READING PASSAGE =
>> Begin
Our objective is to develop an element with the following characteristics:

• Two-dimensional, two node element
• Euler-Bernoulli beam theory
• Axial stiffness (“spar” type element)
• “Beam on elastic foundation” characteristic
• Axial elastic resistance

Although it is doubtless possible to start with a single weak-form equation and develop the stiffness matrix, it is more convenient to develop the axial and bending local stiffness matrices separately and then to put them together with superposition.

Both spar and beam elements generally use two nodes, one at each end. For this derivation all of the constants (beam elastic modulus, moment of inertia, cross-sectional area and spring constants) will be assumed to be uniform the full length of the element. If one desires to model non-uniform beams, one can either develop an element with the desired non-uniformity or use more elements, and we see both in finite element analysis.
>> End
DIRECTIVE = Reproduce verbatim the section of the beam element passage between "Our objective is" and "together with superposition.", inclusive.

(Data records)
>> Begin
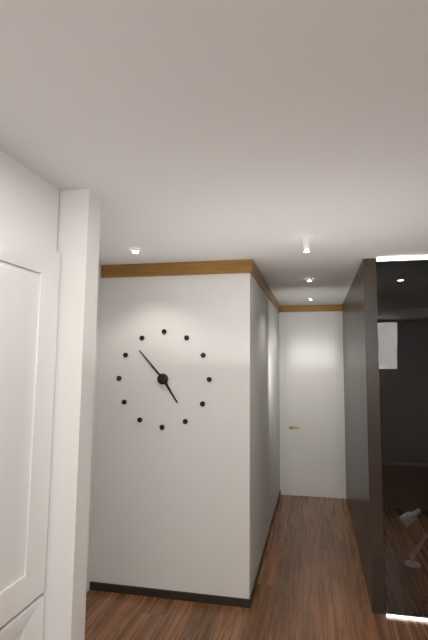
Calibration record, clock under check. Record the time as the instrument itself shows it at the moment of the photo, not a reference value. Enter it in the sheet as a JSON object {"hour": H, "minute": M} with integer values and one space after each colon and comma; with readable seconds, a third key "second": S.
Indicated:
{"hour": 4, "minute": 53}
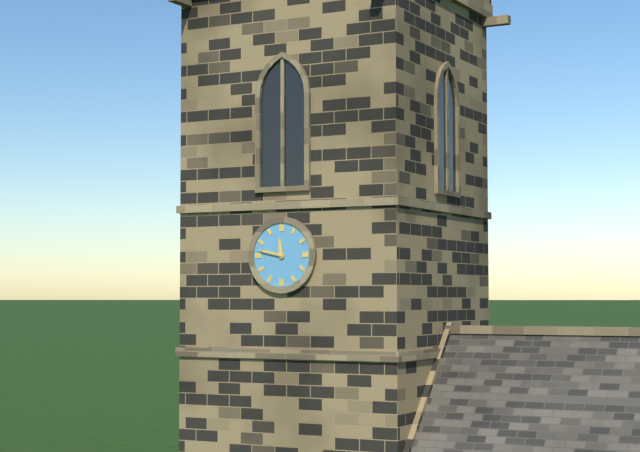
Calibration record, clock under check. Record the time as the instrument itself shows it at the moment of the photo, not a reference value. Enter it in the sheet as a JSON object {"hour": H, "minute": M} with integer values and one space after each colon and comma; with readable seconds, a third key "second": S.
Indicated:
{"hour": 11, "minute": 47}
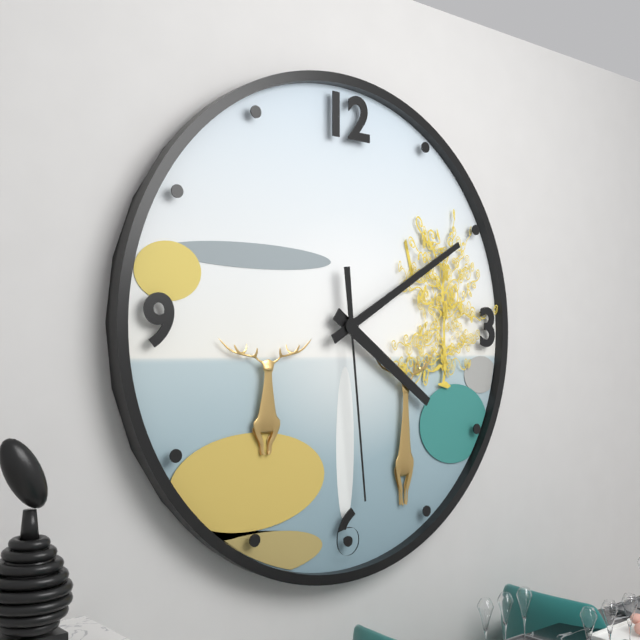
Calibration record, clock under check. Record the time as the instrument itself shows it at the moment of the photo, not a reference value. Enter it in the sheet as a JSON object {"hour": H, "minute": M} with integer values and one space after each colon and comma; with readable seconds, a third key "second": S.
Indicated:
{"hour": 4, "minute": 10, "second": 29}
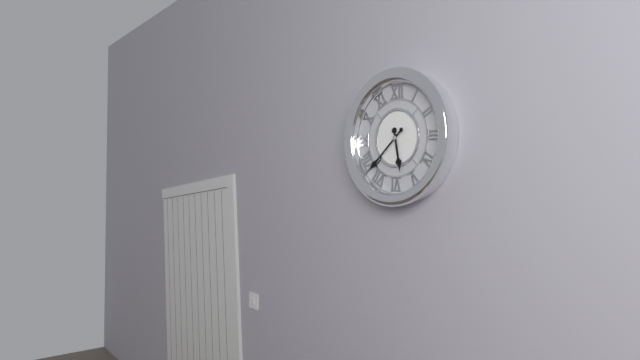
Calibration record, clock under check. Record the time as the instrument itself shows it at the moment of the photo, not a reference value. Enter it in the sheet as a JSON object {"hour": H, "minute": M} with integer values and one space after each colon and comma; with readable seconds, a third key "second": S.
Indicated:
{"hour": 5, "minute": 38}
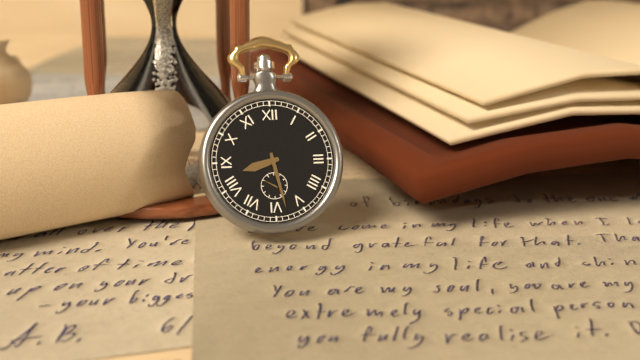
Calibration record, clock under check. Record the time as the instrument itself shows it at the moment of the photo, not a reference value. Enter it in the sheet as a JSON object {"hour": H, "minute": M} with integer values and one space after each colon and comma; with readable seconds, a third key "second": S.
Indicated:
{"hour": 8, "minute": 28}
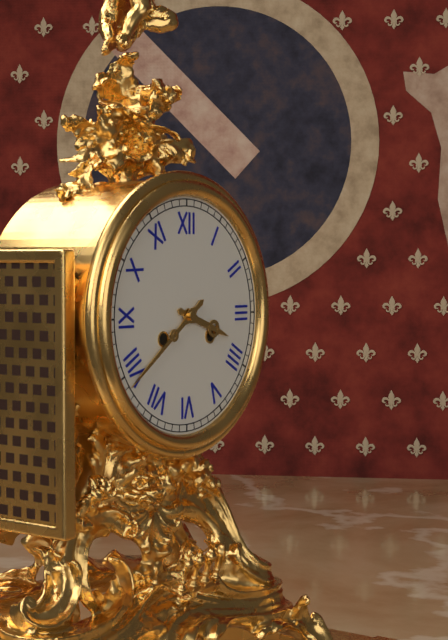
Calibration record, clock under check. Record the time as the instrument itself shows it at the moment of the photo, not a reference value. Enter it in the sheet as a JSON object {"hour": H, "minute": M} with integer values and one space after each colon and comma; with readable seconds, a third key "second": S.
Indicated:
{"hour": 3, "minute": 39}
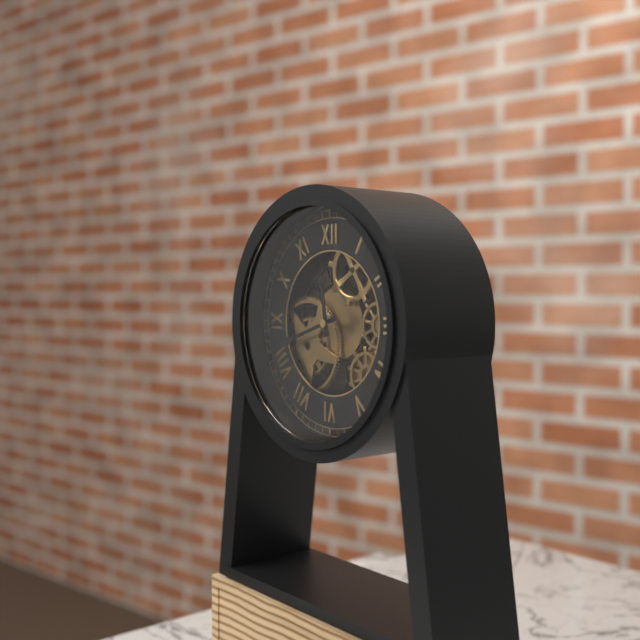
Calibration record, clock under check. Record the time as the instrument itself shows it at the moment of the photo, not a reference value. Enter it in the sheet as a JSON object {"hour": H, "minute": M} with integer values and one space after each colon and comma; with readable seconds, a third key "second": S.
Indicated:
{"hour": 11, "minute": 42}
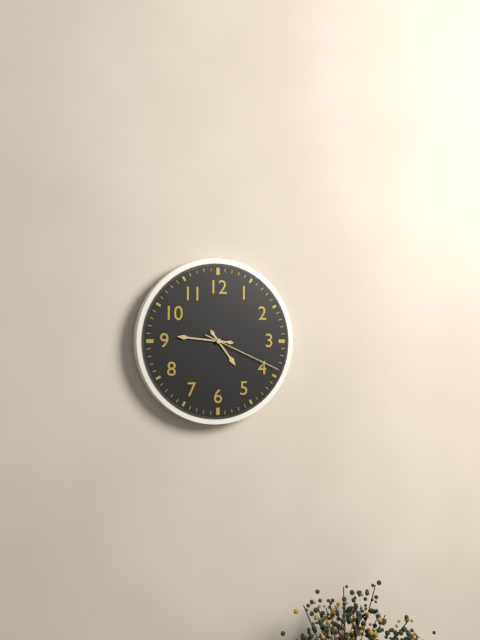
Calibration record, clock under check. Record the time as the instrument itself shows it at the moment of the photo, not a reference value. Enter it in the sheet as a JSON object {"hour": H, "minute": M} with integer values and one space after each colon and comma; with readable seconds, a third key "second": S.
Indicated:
{"hour": 4, "minute": 46, "second": 19}
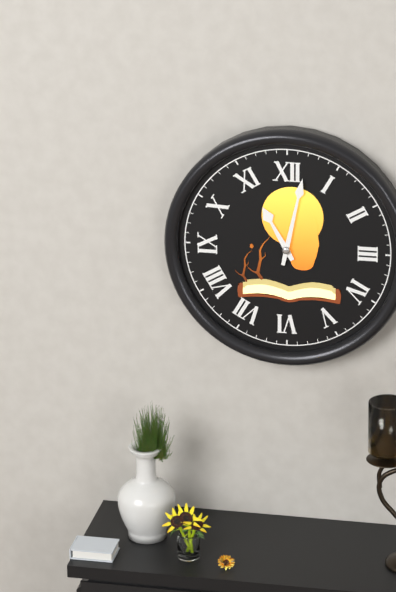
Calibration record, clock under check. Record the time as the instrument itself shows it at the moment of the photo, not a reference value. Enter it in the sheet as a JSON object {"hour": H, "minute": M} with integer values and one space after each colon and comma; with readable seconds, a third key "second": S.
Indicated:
{"hour": 11, "minute": 2}
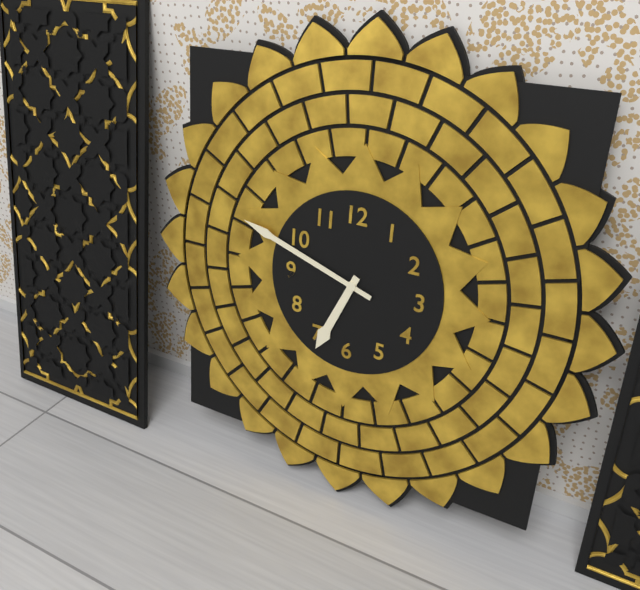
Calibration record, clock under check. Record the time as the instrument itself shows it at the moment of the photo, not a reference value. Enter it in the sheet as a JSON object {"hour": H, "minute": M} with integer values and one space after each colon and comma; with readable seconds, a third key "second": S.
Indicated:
{"hour": 6, "minute": 48}
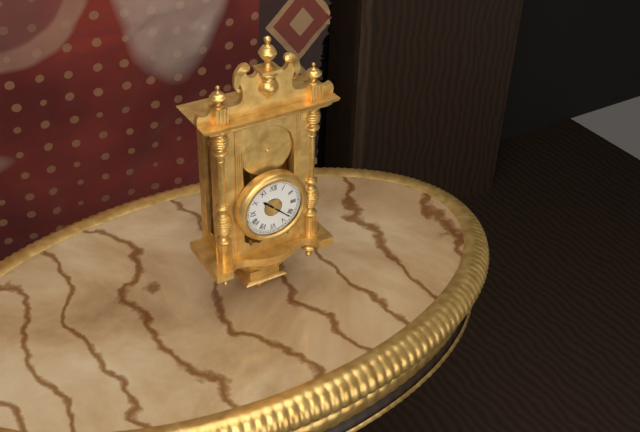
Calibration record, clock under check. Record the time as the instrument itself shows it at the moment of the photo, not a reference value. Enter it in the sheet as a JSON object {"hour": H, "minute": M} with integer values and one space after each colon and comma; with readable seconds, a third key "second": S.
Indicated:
{"hour": 10, "minute": 22}
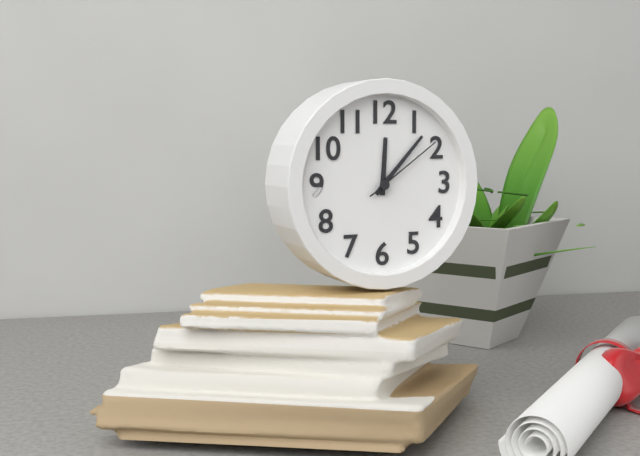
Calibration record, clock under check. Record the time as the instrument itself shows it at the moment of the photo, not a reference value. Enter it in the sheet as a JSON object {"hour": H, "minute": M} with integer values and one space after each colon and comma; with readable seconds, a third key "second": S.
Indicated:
{"hour": 12, "minute": 7, "second": 9}
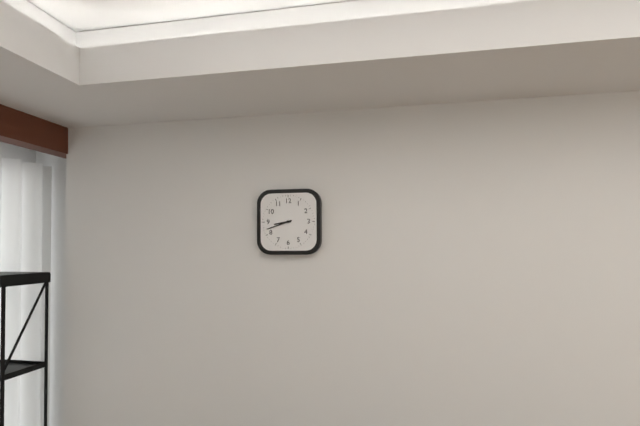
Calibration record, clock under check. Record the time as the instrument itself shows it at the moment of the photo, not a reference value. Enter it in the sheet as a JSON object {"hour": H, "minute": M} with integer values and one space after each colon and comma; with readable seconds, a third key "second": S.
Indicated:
{"hour": 8, "minute": 42}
>> End
FINISHED TASK =
Our objective is to develop an element with the following characteristics:

• Two-dimensional, two node element
• Euler-Bernoulli beam theory
• Axial stiffness (“spar” type element)
• “Beam on elastic foundation” characteristic
• Axial elastic resistance

Although it is doubtless possible to start with a single weak-form equation and develop the stiffness matrix, it is more convenient to develop the axial and bending local stiffness matrices separately and then to put them together with superposition.